▶ PASSAGE FOR REVIEW:

Chovar gorge where the valley waters drain today remains the focus of the legend. In the years since, the Kathmandu valley has seen many dynasties and empires come and go, each leaving their own mark on the valley's mystique.
The valley today incorporates three major settlements, all have their own distinctive character with outstanding temples, works of art and architecture and a varied calendar of feasts and festivals, their roots in being capital cities of the valleys three principality's in times gone by. Between them they boast the highest density of World Heritage Sites to be found anywhere in the World, seven in total. There are many other fascinating settlements in the valley offering their own reasons for being there.
The Capital and home to Nepal's only International Airport is a buzzing vibrant place, although like so many capital cities in the developing world it begins to show signs of congestion over the past few years, this hardly detracts from its mystery and celebration of life. So much history interwoven and sitting strangely in harmony with the modern Kathmandu. Ancient temples in a medieval atmosphere sit side by side with Internet cafes. Old blends with new ways…Welcome to Kathmandu.
Patan (The city of beauty) is situated on the southern bank of the holy river Bagamti (a tributary of the Ganges) some five kilometers southeast of Kathmandu. Nowadays, it has virtually become part of sub metropolitan Kathmandu. The city is famed for its wealth of Buddhist and Hindu temples with an abundance of fine bronze gateways and wonderful carvings. Patan is known for its expert craftsmen and metal workers.
Bhaktapur is situated 14 km east of Kathmandu and is the least developed of the three cities in the valley. Translated Bhaktapur means the city of devotees. The most laid back of the three valley towns its narrow brick paved streets harbor hidden shrines and statues around every corner. It is quite easy to spend a whole day here relaxing and taking in an almost surreal atmosphere. Bhaktapur is famed for its woodcarvings, pottery and cloth weaving. Many of Bhaktapur's practices have changed little over the centuries..

▶ EXERCISE DIRECTIONS: In the Kathmandu valley text, copy out word for word the part that runs from "Chovar gorge where" to "for being there.".

▶ DATA UNDER STUDY:
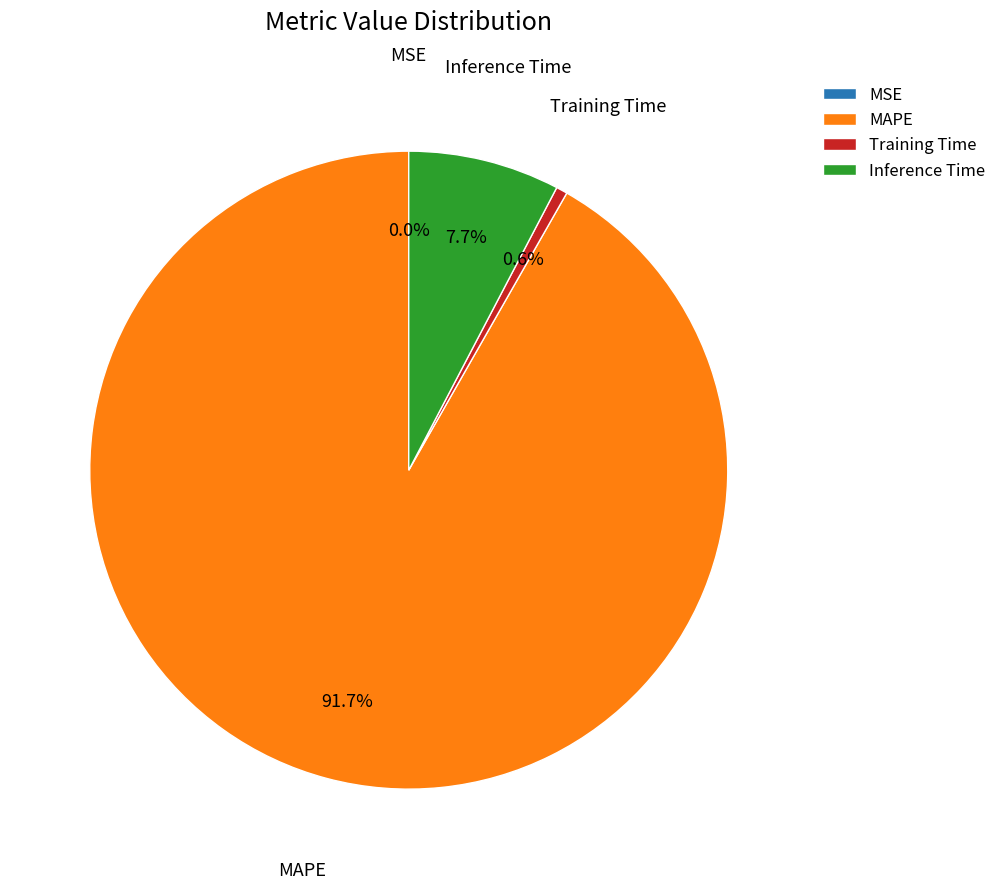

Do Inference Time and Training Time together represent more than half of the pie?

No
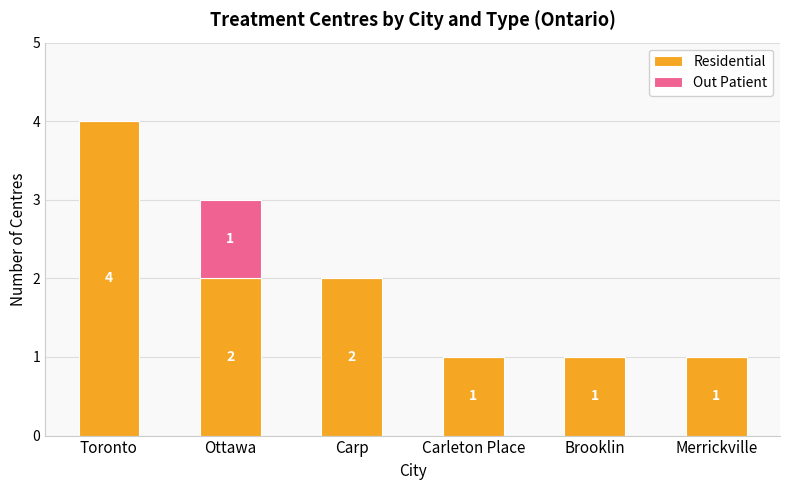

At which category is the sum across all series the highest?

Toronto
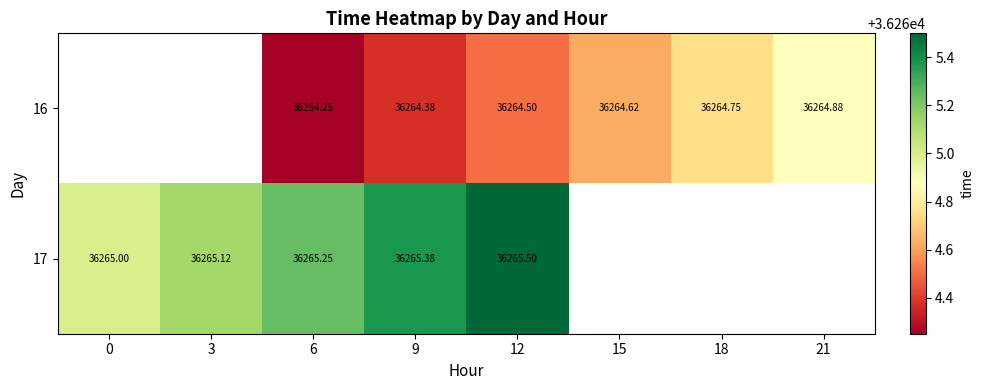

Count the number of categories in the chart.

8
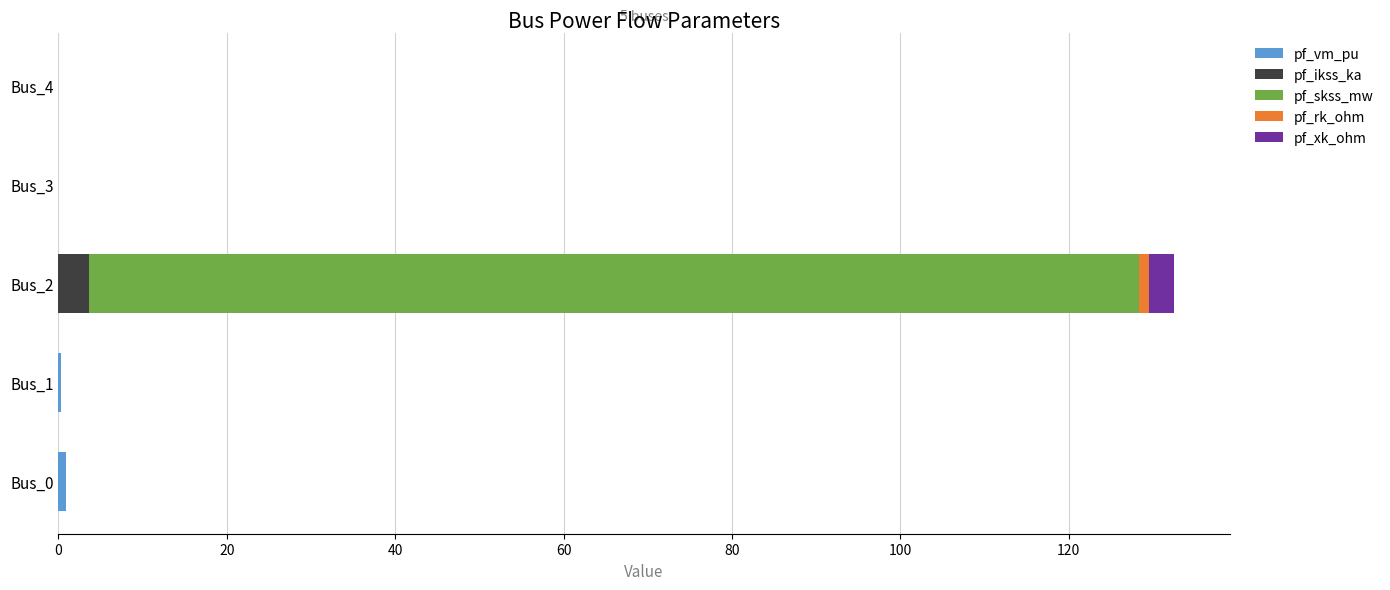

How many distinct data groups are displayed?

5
* * *
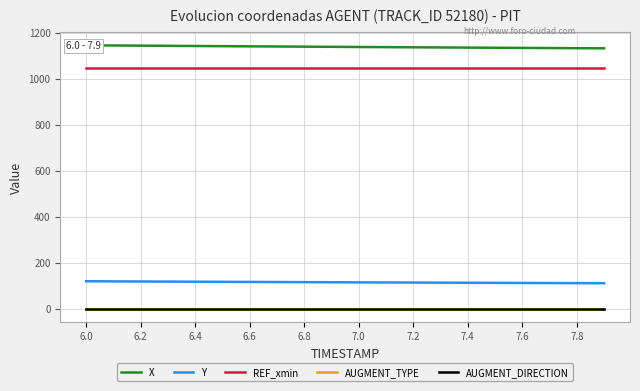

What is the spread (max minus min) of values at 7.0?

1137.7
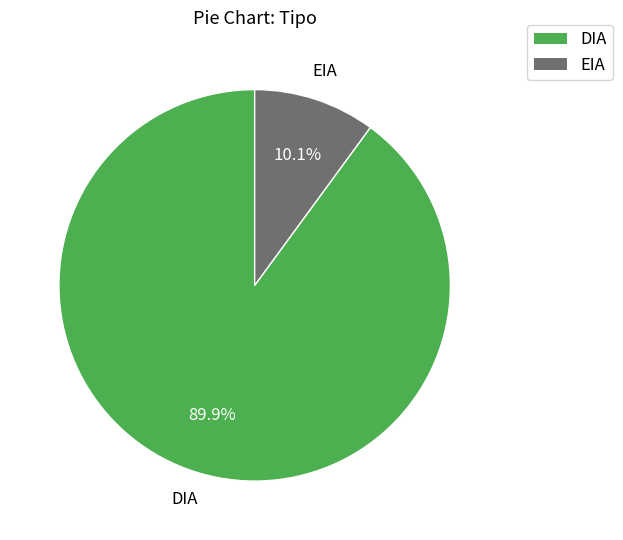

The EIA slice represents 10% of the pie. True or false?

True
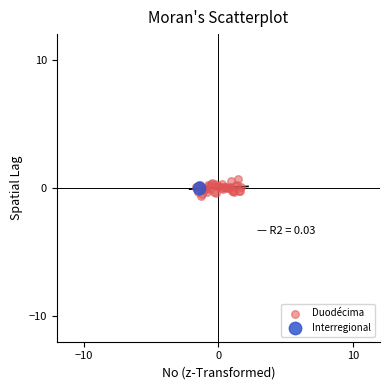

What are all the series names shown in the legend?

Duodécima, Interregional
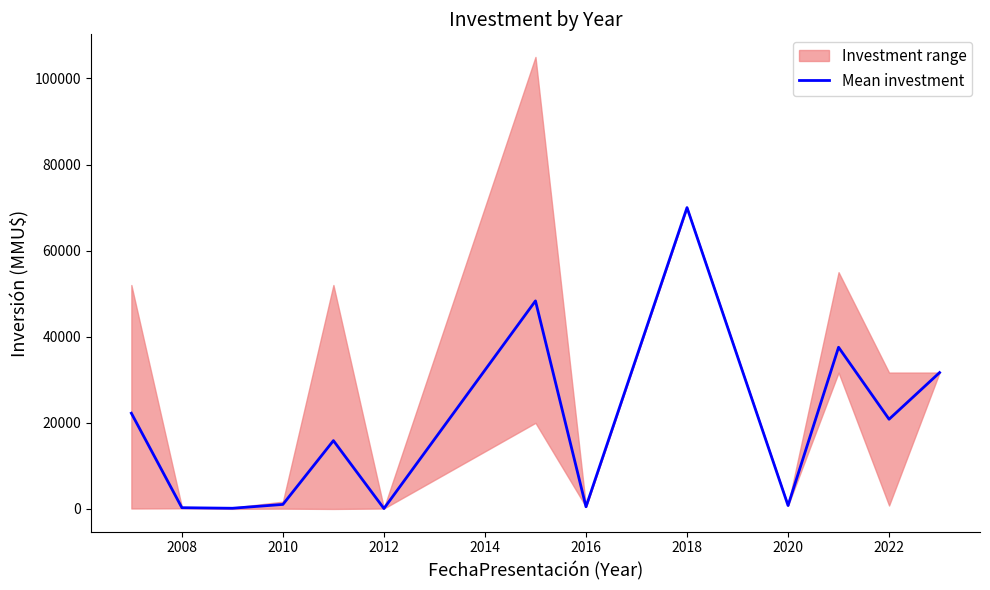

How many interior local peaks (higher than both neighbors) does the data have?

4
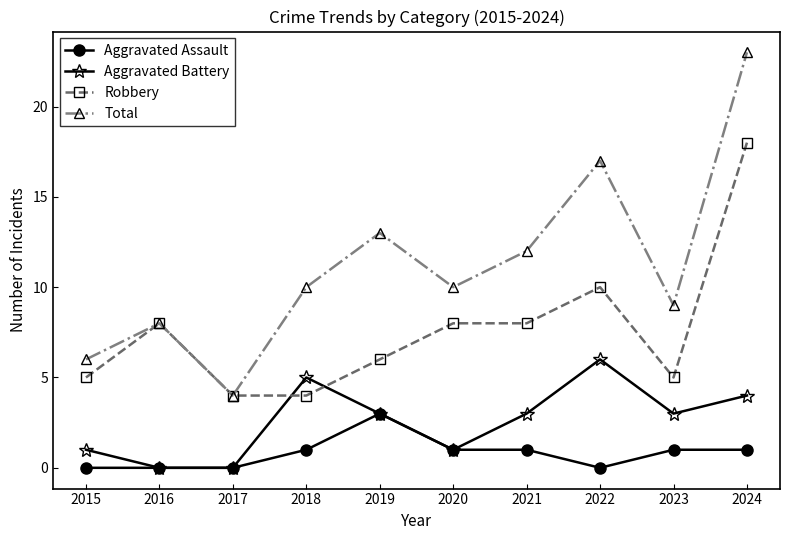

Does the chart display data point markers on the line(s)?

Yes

▶ ANSWER TO THIS TASK:
Chovar gorge where the valley waters drain today remains the focus of the legend. In the years since, the Kathmandu valley has seen many dynasties and empires come and go, each leaving their own mark on the valley's mystique.
The valley today incorporates three major settlements, all have their own distinctive character with outstanding temples, works of art and architecture and a varied calendar of feasts and festivals, their roots in being capital cities of the valleys three principality's in times gone by. Between them they boast the highest density of World Heritage Sites to be found anywhere in the World, seven in total. There are many other fascinating settlements in the valley offering their own reasons for being there.